Value of VerificationResult:
- Verified: Your copied data has been verified to be consistent between source and destination store.
- NotVerified: Your copied data hasn't been verified to be consistent because you haven't enabled the validateDataConsistency in copy activity.
- Unsupported: Your copied data hasn't been verified to be consistent because data consistency verification isn't supported for this particular copy pair.
Value of InconsistentData:
- Found: The copy activity has found inconsistent data.
- Skipped: The copy activity has found and skipped inconsistent data.

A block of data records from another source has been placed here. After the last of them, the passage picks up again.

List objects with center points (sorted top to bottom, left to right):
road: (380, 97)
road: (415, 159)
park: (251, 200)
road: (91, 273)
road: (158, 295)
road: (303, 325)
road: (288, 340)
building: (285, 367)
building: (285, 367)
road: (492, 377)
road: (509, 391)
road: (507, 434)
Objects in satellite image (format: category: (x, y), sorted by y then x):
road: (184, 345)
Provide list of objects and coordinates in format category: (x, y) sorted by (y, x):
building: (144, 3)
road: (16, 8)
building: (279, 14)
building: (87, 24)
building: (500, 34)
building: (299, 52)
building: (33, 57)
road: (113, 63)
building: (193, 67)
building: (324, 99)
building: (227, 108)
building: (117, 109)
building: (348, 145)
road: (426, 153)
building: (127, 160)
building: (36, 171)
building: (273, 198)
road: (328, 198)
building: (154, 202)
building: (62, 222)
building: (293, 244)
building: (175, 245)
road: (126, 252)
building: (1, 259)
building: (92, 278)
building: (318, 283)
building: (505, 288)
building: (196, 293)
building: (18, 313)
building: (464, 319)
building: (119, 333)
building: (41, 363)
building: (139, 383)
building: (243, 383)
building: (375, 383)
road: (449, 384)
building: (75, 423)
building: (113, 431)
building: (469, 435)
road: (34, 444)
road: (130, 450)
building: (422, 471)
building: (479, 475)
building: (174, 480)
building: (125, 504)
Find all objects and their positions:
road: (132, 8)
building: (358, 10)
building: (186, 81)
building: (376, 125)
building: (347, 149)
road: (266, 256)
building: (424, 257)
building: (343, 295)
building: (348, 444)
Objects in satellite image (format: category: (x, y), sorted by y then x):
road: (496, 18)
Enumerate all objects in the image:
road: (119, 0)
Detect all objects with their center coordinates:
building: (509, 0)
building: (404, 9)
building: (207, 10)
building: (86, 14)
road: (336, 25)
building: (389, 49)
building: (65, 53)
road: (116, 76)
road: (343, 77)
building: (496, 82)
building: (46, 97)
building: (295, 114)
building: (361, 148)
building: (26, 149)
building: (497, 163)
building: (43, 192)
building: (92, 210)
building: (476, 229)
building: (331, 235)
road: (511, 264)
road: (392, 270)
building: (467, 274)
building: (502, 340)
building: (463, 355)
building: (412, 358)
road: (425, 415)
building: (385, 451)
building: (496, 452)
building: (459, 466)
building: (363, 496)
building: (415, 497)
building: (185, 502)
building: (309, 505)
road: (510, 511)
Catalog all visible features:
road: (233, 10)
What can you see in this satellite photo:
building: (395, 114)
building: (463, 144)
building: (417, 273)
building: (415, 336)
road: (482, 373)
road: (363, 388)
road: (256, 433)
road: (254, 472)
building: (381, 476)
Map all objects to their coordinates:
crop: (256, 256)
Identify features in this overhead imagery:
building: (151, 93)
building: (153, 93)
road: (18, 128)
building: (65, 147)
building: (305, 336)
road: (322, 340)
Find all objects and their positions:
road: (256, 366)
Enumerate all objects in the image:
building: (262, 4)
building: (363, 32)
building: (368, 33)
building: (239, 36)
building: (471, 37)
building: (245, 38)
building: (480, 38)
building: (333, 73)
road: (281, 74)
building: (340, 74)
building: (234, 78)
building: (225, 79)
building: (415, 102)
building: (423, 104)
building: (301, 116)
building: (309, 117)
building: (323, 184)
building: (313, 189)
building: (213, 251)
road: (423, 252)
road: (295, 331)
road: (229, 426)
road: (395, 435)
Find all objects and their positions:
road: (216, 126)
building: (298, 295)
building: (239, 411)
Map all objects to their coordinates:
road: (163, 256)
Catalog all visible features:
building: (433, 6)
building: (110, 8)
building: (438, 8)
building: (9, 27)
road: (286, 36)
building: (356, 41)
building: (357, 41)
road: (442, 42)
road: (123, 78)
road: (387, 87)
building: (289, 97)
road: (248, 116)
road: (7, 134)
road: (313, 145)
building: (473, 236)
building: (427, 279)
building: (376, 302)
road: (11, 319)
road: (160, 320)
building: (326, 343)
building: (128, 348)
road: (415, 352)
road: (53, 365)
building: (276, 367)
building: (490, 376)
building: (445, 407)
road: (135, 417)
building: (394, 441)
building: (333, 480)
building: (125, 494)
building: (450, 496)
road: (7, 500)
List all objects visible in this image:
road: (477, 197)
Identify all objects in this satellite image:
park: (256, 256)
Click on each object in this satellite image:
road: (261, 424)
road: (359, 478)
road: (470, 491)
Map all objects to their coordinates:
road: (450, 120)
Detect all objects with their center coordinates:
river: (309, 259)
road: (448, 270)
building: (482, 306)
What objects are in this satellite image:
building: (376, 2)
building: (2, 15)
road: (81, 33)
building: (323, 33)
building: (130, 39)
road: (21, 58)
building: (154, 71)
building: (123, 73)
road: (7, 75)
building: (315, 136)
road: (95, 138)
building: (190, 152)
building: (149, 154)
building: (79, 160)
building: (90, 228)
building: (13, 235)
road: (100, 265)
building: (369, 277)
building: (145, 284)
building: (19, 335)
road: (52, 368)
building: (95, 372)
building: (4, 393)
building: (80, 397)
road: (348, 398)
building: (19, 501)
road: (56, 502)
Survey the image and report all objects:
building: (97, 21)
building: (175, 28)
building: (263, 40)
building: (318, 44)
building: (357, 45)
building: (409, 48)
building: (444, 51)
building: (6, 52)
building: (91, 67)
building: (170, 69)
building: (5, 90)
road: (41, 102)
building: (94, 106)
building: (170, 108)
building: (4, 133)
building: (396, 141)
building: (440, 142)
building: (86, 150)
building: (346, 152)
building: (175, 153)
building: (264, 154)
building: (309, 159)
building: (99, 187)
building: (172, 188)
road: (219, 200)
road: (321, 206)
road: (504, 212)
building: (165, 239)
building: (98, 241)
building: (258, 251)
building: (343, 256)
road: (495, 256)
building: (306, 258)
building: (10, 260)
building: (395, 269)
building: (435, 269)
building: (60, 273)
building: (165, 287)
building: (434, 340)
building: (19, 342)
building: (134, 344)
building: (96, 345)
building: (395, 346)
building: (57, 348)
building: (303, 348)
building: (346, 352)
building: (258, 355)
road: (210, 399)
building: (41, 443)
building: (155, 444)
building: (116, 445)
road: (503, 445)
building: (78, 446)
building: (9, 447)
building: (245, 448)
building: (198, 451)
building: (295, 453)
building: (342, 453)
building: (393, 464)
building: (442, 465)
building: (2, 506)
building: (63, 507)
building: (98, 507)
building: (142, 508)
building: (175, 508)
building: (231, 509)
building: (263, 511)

- None: The copy activity hasn't found any inconsistent data. It can be either because your data has been verified to be consistent between source and destination store or because you disabled validateDataConsistency in copy activity.
Session log from copy activity
If you configure to log the inconsistent file, you can find the log file from this path: https://[your-blob-account].blob.core.windows.net/[path-if-configured]/copyactivity-logs/[copy-activity-name]/[copy-activity-run-id]/[auto-generated-GUID].csv
. The log files are the csv files.
The schema of a log file is as following:
Column | Description |
---|---|
Timestamp | The timestamp when the service skips the inconsistent files. |
Level | The log level of this item. It is in 'Warning' level for the item showing file skipping. |
OperationName | The copy activity operational behavior on each file. It is 'FileSkip' to specify the file to be skipped. |
OperationItem | The file name to be skipped. |
Message | More information to illustrate why files being skipped. |
The example of a log file is as following:
Timestamp, Level, OperationName, OperationItem, Message
2020-02-26 06:22:56.3190846, Warning, FileSkip, "sample1.csv", "File is skipped after read 548000000 bytes: ErrorCode=DataConsistencySourceDataChanged,'Type=Microsoft.DataTransfer.Common.Shared.HybridDeliveryException,Message=Source file 'sample1.csv' is changed by other clients during the copy activity run.,Source=,'."
From the log file above, you can see sample1.csv has been skipped because it failed to be verified to be consistent between source and destination store. You can get more details about why sample1.csv becomes inconsistent is because it was being changed by other applications when the copy activity is copying at the same time.